Eksperci z firmy doradczej BNP Paribas Real Estate Poland podsumowali ostatni kwartał 2021 roku w stołecznych biurach. Na rynku, który zamknął rok z blisko 325 tys. m kw. nowej powierzchni, na którym rosną pustostany, a w strukturze popytu umacniają się odnowienia umów, najważniejszym słowem dla wszystkich uczestników rynku okazała się "elastyczność". Autorzy podkreślają, że w 2022 roku będzie podobnie.

## WIERSZE ZBIORU DANYCH
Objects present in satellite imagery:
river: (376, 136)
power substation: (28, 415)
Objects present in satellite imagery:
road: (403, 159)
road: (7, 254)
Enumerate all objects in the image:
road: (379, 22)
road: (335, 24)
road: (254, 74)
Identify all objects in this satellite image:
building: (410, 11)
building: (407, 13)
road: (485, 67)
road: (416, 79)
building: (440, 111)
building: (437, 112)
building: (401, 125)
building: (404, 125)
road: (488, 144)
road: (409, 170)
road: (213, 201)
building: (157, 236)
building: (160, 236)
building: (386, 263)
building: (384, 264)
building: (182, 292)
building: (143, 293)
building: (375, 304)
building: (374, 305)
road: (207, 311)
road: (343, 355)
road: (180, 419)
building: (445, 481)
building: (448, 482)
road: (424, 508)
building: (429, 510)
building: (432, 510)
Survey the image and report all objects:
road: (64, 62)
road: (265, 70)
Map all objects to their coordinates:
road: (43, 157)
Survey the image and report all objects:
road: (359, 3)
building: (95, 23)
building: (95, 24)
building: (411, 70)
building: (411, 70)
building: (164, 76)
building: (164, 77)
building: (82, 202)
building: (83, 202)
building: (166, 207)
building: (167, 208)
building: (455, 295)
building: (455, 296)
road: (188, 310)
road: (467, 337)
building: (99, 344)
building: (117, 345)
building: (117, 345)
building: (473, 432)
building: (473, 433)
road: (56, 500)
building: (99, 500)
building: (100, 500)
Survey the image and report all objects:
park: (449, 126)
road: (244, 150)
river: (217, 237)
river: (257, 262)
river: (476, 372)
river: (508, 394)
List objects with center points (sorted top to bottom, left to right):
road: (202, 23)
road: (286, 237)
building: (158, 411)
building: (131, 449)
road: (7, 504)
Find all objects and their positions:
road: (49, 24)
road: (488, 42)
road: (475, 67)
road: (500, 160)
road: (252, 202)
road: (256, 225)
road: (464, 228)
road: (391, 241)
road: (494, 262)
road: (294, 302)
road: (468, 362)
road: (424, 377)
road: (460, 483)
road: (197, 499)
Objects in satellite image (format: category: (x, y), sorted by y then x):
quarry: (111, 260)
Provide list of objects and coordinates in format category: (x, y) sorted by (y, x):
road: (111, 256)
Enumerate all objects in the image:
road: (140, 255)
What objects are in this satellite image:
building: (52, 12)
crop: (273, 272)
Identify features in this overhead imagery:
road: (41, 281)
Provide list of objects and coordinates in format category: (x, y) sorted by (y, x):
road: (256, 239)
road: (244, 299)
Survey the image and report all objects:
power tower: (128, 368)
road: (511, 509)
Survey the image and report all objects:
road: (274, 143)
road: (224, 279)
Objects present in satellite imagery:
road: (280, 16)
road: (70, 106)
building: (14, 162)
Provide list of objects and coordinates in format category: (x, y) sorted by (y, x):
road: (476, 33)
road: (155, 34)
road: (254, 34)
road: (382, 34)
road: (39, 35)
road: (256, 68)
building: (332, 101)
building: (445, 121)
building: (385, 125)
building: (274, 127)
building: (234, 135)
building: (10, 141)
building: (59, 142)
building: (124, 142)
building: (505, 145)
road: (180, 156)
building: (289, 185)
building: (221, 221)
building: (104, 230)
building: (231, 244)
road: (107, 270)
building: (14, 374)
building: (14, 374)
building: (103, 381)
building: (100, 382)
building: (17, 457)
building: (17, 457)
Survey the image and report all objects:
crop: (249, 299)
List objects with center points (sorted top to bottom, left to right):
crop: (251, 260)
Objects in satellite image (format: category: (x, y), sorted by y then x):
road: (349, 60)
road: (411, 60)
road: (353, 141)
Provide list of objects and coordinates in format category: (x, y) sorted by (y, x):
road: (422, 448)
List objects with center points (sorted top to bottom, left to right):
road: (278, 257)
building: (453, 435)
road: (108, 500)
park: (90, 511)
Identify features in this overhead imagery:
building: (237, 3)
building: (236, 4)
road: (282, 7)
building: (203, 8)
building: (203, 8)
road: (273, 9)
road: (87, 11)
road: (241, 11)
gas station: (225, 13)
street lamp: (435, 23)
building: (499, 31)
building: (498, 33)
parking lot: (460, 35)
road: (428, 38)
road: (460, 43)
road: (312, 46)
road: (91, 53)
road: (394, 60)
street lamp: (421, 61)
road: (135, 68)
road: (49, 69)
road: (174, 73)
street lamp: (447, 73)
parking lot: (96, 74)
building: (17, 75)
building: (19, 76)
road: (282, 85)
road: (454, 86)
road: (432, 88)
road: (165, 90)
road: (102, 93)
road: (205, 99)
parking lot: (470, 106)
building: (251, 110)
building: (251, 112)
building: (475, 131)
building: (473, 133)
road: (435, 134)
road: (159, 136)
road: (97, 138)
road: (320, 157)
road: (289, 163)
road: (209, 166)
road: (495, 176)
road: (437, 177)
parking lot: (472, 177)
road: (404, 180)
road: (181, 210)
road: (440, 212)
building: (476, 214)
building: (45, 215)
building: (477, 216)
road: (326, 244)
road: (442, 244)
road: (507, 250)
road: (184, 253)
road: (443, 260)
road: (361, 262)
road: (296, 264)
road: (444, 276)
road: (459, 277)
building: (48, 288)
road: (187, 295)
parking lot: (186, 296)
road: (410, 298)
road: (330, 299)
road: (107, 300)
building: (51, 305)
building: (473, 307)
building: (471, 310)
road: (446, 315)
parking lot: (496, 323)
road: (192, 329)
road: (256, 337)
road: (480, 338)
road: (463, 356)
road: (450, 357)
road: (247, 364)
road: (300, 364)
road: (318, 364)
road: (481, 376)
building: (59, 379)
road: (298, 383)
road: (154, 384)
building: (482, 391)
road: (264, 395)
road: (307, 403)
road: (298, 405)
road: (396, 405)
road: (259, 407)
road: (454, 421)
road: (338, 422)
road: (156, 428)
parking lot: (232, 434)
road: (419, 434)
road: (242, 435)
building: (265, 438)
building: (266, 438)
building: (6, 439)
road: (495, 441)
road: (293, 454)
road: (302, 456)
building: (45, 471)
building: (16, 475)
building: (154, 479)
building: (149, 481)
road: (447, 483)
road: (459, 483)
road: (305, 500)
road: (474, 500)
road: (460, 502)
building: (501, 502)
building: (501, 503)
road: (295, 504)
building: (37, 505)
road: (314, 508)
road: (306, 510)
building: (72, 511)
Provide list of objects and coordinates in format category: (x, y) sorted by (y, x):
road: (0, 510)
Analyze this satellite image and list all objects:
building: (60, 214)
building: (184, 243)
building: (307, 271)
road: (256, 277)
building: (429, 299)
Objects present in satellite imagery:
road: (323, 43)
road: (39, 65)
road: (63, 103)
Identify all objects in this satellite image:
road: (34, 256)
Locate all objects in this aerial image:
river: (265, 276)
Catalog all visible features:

## OPIS ZADANIA
Napisz dalszą część artykułu o warszawskim rynku biurowym, zaczynając od miejsca, w którym się urywa.

## WYNIK ZADANIA
Spodziewana luka na budowach
Przewidywany na lata 2023 - 2025 podażowy dołek nie tylko odciśnie piętno na poziomie i strukturze popytu, ale także przyłoży się do wzrostu stawek czynszowych. Jednak pomimo tego, że rynek nie jest dziś łatwy, to część firm deweloperskich nie tylko nie wstrzymuje projektów, ale planuje swoje inwestycje tak, żeby jak najlepiej wypełniły lukę w podaży i w jakiś sposób odpowiadały na odkładane przez firmy decyzje o najmie. W perspektywie nadrabiania zaległości, w najbliższych kwartałach możemy się spodziewać nakładania na siebie procesów i negocjacji, które się przeciągają albo zostały odmrożone, z tymi rozpoczynającymi się
komentuje Mikołaj Laskowski, Head of Office Agency, BNP Paribas Real Estate Poland.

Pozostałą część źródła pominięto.